» TASK STATEMENT: Copy out the listing that follows exactly, dropping every picture.

» WORKING DATA:
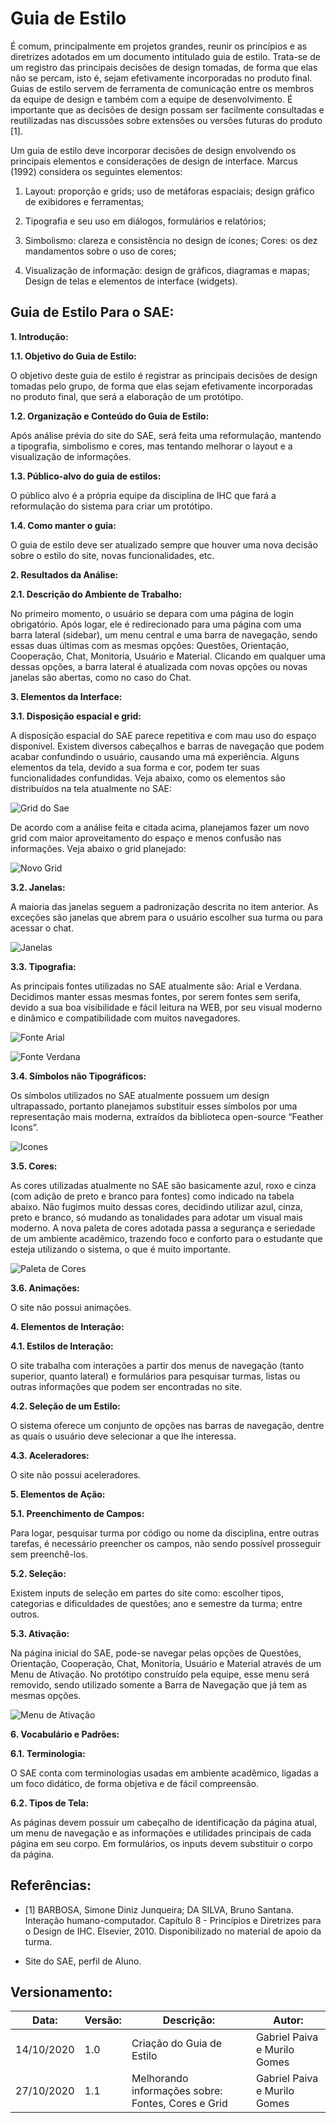 # Guia de Estilo
 
É comum, principalmente em projetos grandes, reunir os princípios e as diretrizes adotados em um documento intitulado guia de estilo. Trata-se de um registro das principais decisões de design tomadas, de forma que elas não se percam, isto é, sejam efetivamente incorporadas no produto final. Guias de estilo servem de ferramenta de comunicação entre os membros da equipe de design e também com a equipe de desenvolvimento. É importante que as decisões de design possam ser facilmente consultadas e reutilizadas nas discussões sobre extensões ou versões futuras do produto [1]. 
 
Um guia de estilo deve incorporar decisões de design envolvendo os principais elementos e considerações de design de interface. Marcus (1992) considera os seguintes elementos:
 
1. Layout: proporção e grids; uso de metáforas espaciais; design gráfico de exibidores e ferramentas;
 
2. Tipografia e seu uso em diálogos, formulários e relatórios; 
 
3. Simbolismo: clareza e consistência no design de ícones; Cores: os dez mandamentos sobre o uso de cores;
 
4. Visualização de informação: design de gráficos, diagramas e mapas; Design de telas e elementos de interface (widgets). 
 
## Guia de Estilo Para o SAE: 
 
**1. Introdução:**
 
   **1.1. Objetivo do Guia de Estilo:**

   O objetivo deste guia de estilo é registrar as principais decisões de design tomadas pelo grupo, de forma que elas sejam efetivamente incorporadas no produto final, que será a elaboração de um protótipo.

   **1.2. Organização e Conteúdo do Guia de Estilo:**

   Após análise prévia do site do SAE, será feita uma reformulação, mantendo a tipografia, simbolismo e cores, mas tentando melhorar o layout e a visualização de informações.

   **1.3. Público-alvo do guia de estilos:**

   O público alvo é a própria equipe da disciplina de IHC que fará a reformulação do sistema para criar um protótipo.

   **1.4. Como manter o guia:**

   O guia de estilo deve ser atualizado sempre que houver uma nova decisão sobre o estilo do site, novas funcionalidades, etc.
 
**2. Resultados da Análise:**

   **2.1. Descrição do Ambiente de Trabalho:**

   No primeiro momento, o usuário se depara com uma página de login obrigatório. Após logar, ele é redirecionado para uma página com uma barra lateral (sidebar), um menu central e uma barra de navegação, sendo essas duas últimas com as mesmas opções: Questões, Orientação, Cooperação, Chat, Monitoria, Usuário e Material. Clicando em qualquer uma dessas opções, a barra lateral é atualizada com novas opções ou novas janelas são abertas, como no caso do Chat.
 
**3. Elementos da Interface:**

   **3.1. Disposição espacial e grid:**

   A disposição espacial do SAE parece repetitiva e com mau uso do espaço disponível. Existem diversos cabeçalhos e barras de navegação que podem acabar confundindo o usuário, causando uma má experiência. Alguns elementos da tela, devido a sua forma e cor, podem ter suas funcionalidades confundidas. Veja abaixo, como os elementos são distribuídos na tela atualmente no SAE:

   ![Grid do Sae](../images/guiadeestilo/gridsae.png)

   De acordo com a análise feita e citada acima, planejamos fazer um novo grid com maior aproveitamento do espaço e menos confusão nas informações. Veja abaixo o grid planejado:

   ![Novo Grid](../images/guiadeestilo/novo_grid.png)

   **3.2. Janelas:**

   A maioria das janelas seguem a padronização descrita no item anterior. As exceções são janelas que abrem para o usuário escolher sua turma ou para acessar o chat.

   ![Janelas](../images/guiadeestilo/janela_turmas.png)

   **3.3. Tipografia:**

   As principais fontes utilizadas no SAE atualmente são: Arial e Verdana. Decidimos manter essas mesmas fontes, por serem fontes sem serifa, devido a sua boa visibilidade e fácil leitura na WEB, por seu visual moderno e dinâmico e compatibilidade com muitos navegadores.

   ![Fonte Arial](../images/guiadeestilo/arial.jpeg)

   ![Fonte Verdana](../images/guiadeestilo/verdana.jpeg)

   **3.4. Símbolos não Tipográficos:**

   Os símbolos utilizados no SAE atualmente possuem um design ultrapassado, portanto planejamos substituir esses símbolos por uma representação mais moderna, extraídos da biblioteca open-source “Feather Icons”.

![Icones](../images/guiadeestilo/icones.png)

   **3.5. Cores:**

   As cores utilizadas atualmente no SAE são basicamente azul, roxo e cinza (com adição de preto e branco para fontes) como indicado na tabela abaixo. Não fugimos muito dessas cores, decidindo utilizar azul, cinza, preto e branco, só mudando as tonalidades para adotar um visual mais moderno. A nova paleta de cores adotada passa a segurança e seriedade de um ambiente acadêmico, trazendo foco e conforto para o estudante que esteja utilizando o sistema, o que é muito importante.

   ![Paleta de Cores](../images/guiadeestilo/coressae.png)

   **3.6. Animações:**

   O site não possui animações.
 
**4. Elementos de Interação:**

   **4.1. Estilos de Interação:**

   O site trabalha com interações a partir dos menus de navegação (tanto superior, quanto lateral) e formulários para pesquisar turmas, listas ou outras informações que podem ser encontradas no site.

   **4.2. Seleção de um Estilo:**

   O sistema oferece um conjunto de opções nas barras de navegação, dentre as quais o usuário deve selecionar a que lhe interessa.

   **4.3. Aceleradores:**

   O site não possui aceleradores.
 
**5. Elementos de Ação:**

   **5.1. Preenchimento de Campos:**

   Para logar, pesquisar turma por código ou nome da disciplina, entre outras tarefas, é necessário preencher os campos, não sendo possível prosseguir sem preenchê-los.

   **5.2. Seleção:**

   Existem inputs de seleção em partes do site como: escolher tipos, categorias e dificuldades de questões; ano e semestre da turma; entre outros.

   **5.3. Ativação:**

   Na página inicial do SAE, pode-se navegar pelas opções de Questões, Orientação, Cooperação, Chat, Monitoria, Usuário e Material através de um Menu de Ativação. No protótipo construído pela equipe, esse menu será removido, sendo utilizado somente a Barra de Navegação que já tem as mesmas opções.

![Menu de Ativação](../images/guiadeestilo/menuativacao.png)
 
**6. Vocabulário e Padrões:**

   **6.1. Terminologia:**

   O SAE conta com terminologias usadas em ambiente acadêmico, ligadas a um foco didático, de forma objetiva e de fácil compreensão.
 
   **6.2. Tipos de Tela:**

   As páginas devem possuir um cabeçalho de identificação da página atual, um menu de navegação e as informações e utilidades principais de cada página em seu corpo. Em formulários, os inputs devem substituir o corpo da página.
 
## Referências:

* [1] BARBOSA, Simone Diniz Junqueira; DA SILVA, Bruno Santana. Interação humano-computador. Capítulo 8 - Princípios e Diretrizes para o Design de IHC. Elsevier, 2010. Disponibilizado no material de apoio da turma.

* Site do SAE, perfil de Aluno.
 
## Versionamento:
 
| Data:      | Versão: | Descrição:           | Autor:                       |
|------------|---------|----------------------|------------------------------|
| 14/10/2020 | 1.0     | Criação do Guia de Estilo | Gabriel Paiva e Murilo Gomes |
| 27/10/2020 | 1.1     | Melhorando informações sobre: Fontes, Cores e Grid | Gabriel Paiva e Murilo Gomes |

» REPLY TO THE EXERCISE:
 # Guia de Estilo
 
É comum, principalmente em projetos grandes, reunir os princípios e as diretrizes adotados em um documento intitulado guia de estilo. Trata-se de um registro das principais decisões de design tomadas, de forma que elas não se percam, isto é, sejam efetivamente incorporadas no produto final. Guias de estilo servem de ferramenta de comunicação entre os membros da equipe de design e também com a equipe de desenvolvimento. É importante que as decisões de design possam ser facilmente consultadas e reutilizadas nas discussões sobre extensões ou versões futuras do produto [1]. 
 
Um guia de estilo deve incorporar decisões de design envolvendo os principais elementos e considerações de design de interface. Marcus (1992) considera os seguintes elementos:
 
1. Layout: proporção e grids; uso de metáforas espaciais; design gráfico de exibidores e ferramentas;
 
2. Tipografia e seu uso em diálogos, formulários e relatórios; 
 
3. Simbolismo: clareza e consistência no design de ícones; Cores: os dez mandamentos sobre o uso de cores;
 
4. Visualização de informação: design de gráficos, diagramas e mapas; Design de telas e elementos de interface (widgets). 
 
## Guia de Estilo Para o SAE: 
 
**1. Introdução:**
 
   **1.1. Objetivo do Guia de Estilo:**

   O objetivo deste guia de estilo é registrar as principais decisões de design tomadas pelo grupo, de forma que elas sejam efetivamente incorporadas no produto final, que será a elaboração de um protótipo.

   **1.2. Organização e Conteúdo do Guia de Estilo:**

   Após análise prévia do site do SAE, será feita uma reformulação, mantendo a tipografia, simbolismo e cores, mas tentando melhorar o layout e a visualização de informações.

   **1.3. Público-alvo do guia de estilos:**

   O público alvo é a própria equipe da disciplina de IHC que fará a reformulação do sistema para criar um protótipo.

   **1.4. Como manter o guia:**

   O guia de estilo deve ser atualizado sempre que houver uma nova decisão sobre o estilo do site, novas funcionalidades, etc.
 
**2. Resultados da Análise:**

   **2.1. Descrição do Ambiente de Trabalho:**

   No primeiro momento, o usuário se depara com uma página de login obrigatório. Após logar, ele é redirecionado para uma página com uma barra lateral (sidebar), um menu central e uma barra de navegação, sendo essas duas últimas com as mesmas opções: Questões, Orientação, Cooperação, Chat, Monitoria, Usuário e Material. Clicando em qualquer uma dessas opções, a barra lateral é atualizada com novas opções ou novas janelas são abertas, como no caso do Chat.
 
**3. Elementos da Interface:**

   **3.1. Disposição espacial e grid:**

   A disposição espacial do SAE parece repetitiva e com mau uso do espaço disponível. Existem diversos cabeçalhos e barras de navegação que podem acabar confundindo o usuário, causando uma má experiência. Alguns elementos da tela, devido a sua forma e cor, podem ter suas funcionalidades confundidas. Veja abaixo, como os elementos são distribuídos na tela atualmente no SAE:

   ![Grid do Sae](../images/guiadeestilo/gridsae.png)

   De acordo com a análise feita e citada acima, planejamos fazer um novo grid com maior aproveitamento do espaço e menos confusão nas informações. Veja abaixo o grid planejado:

   ![Novo Grid](../images/guiadeestilo/novo_grid.png)

   **3.2. Janelas:**

   A maioria das janelas seguem a padronização descrita no item anterior. As exceções são janelas que abrem para o usuário escolher sua turma ou para acessar o chat.

   ![Janelas](../images/guiadeestilo/janela_turmas.png)

   **3.3. Tipografia:**

   As principais fontes utilizadas no SAE atualmente são: Arial e Verdana. Decidimos manter essas mesmas fontes, por serem fontes sem serifa, devido a sua boa visibilidade e fácil leitura na WEB, por seu visual moderno e dinâmico e compatibilidade com muitos navegadores.

   ![Fonte Arial](../images/guiadeestilo/arial.jpeg)

   ![Fonte Verdana](../images/guiadeestilo/verdana.jpeg)

   **3.4. Símbolos não Tipográficos:**

   Os símbolos utilizados no SAE atualmente possuem um design ultrapassado, portanto planejamos substituir esses símbolos por uma representação mais moderna, extraídos da biblioteca open-source “Feather Icons”.

![Icones](../images/guiadeestilo/icones.png)

   **3.5. Cores:**

   As cores utilizadas atualmente no SAE são basicamente azul, roxo e cinza (com adição de preto e branco para fontes) como indicado na tabela abaixo. Não fugimos muito dessas cores, decidindo utilizar azul, cinza, preto e branco, só mudando as tonalidades para adotar um visual mais moderno. A nova paleta de cores adotada passa a segurança e seriedade de um ambiente acadêmico, trazendo foco e conforto para o estudante que esteja utilizando o sistema, o que é muito importante.

   ![Paleta de Cores](../images/guiadeestilo/coressae.png)

   **3.6. Animações:**

   O site não possui animações.
 
**4. Elementos de Interação:**

   **4.1. Estilos de Interação:**

   O site trabalha com interações a partir dos menus de navegação (tanto superior, quanto lateral) e formulários para pesquisar turmas, listas ou outras informações que podem ser encontradas no site.

   **4.2. Seleção de um Estilo:**

   O sistema oferece um conjunto de opções nas barras de navegação, dentre as quais o usuário deve selecionar a que lhe interessa.

   **4.3. Aceleradores:**

   O site não possui aceleradores.
 
**5. Elementos de Ação:**

   **5.1. Preenchimento de Campos:**

   Para logar, pesquisar turma por código ou nome da disciplina, entre outras tarefas, é necessário preencher os campos, não sendo possível prosseguir sem preenchê-los.

   **5.2. Seleção:**

   Existem inputs de seleção em partes do site como: escolher tipos, categorias e dificuldades de questões; ano e semestre da turma; entre outros.

   **5.3. Ativação:**

   Na página inicial do SAE, pode-se navegar pelas opções de Questões, Orientação, Cooperação, Chat, Monitoria, Usuário e Material através de um Menu de Ativação. No protótipo construído pela equipe, esse menu será removido, sendo utilizado somente a Barra de Navegação que já tem as mesmas opções.

![Menu de Ativação](../images/guiadeestilo/menuativacao.png)
 
**6. Vocabulário e Padrões:**

   **6.1. Terminologia:**

   O SAE conta com terminologias usadas em ambiente acadêmico, ligadas a um foco didático, de forma objetiva e de fácil compreensão.
 
   **6.2. Tipos de Tela:**

   As páginas devem possuir um cabeçalho de identificação da página atual, um menu de navegação e as informações e utilidades principais de cada página em seu corpo. Em formulários, os inputs devem substituir o corpo da página.
 
## Referências:

* [1] BARBOSA, Simone Diniz Junqueira; DA SILVA, Bruno Santana. Interação humano-computador. Capítulo 8 - Princípios e Diretrizes para o Design de IHC. Elsevier, 2010. Disponibilizado no material de apoio da turma.

* Site do SAE, perfil de Aluno.
 
## Versionamento:
 
| Data:      | Versão: | Descrição:           | Autor:                       |
|------------|---------|----------------------|------------------------------|
| 14/10/2020 | 1.0     | Criação do Guia de Estilo | Gabriel Paiva e Murilo Gomes |
| 27/10/2020 | 1.1     | Melhorando informações sobre: Fontes, Cores e Grid | Gabriel Paiva e Murilo Gomes |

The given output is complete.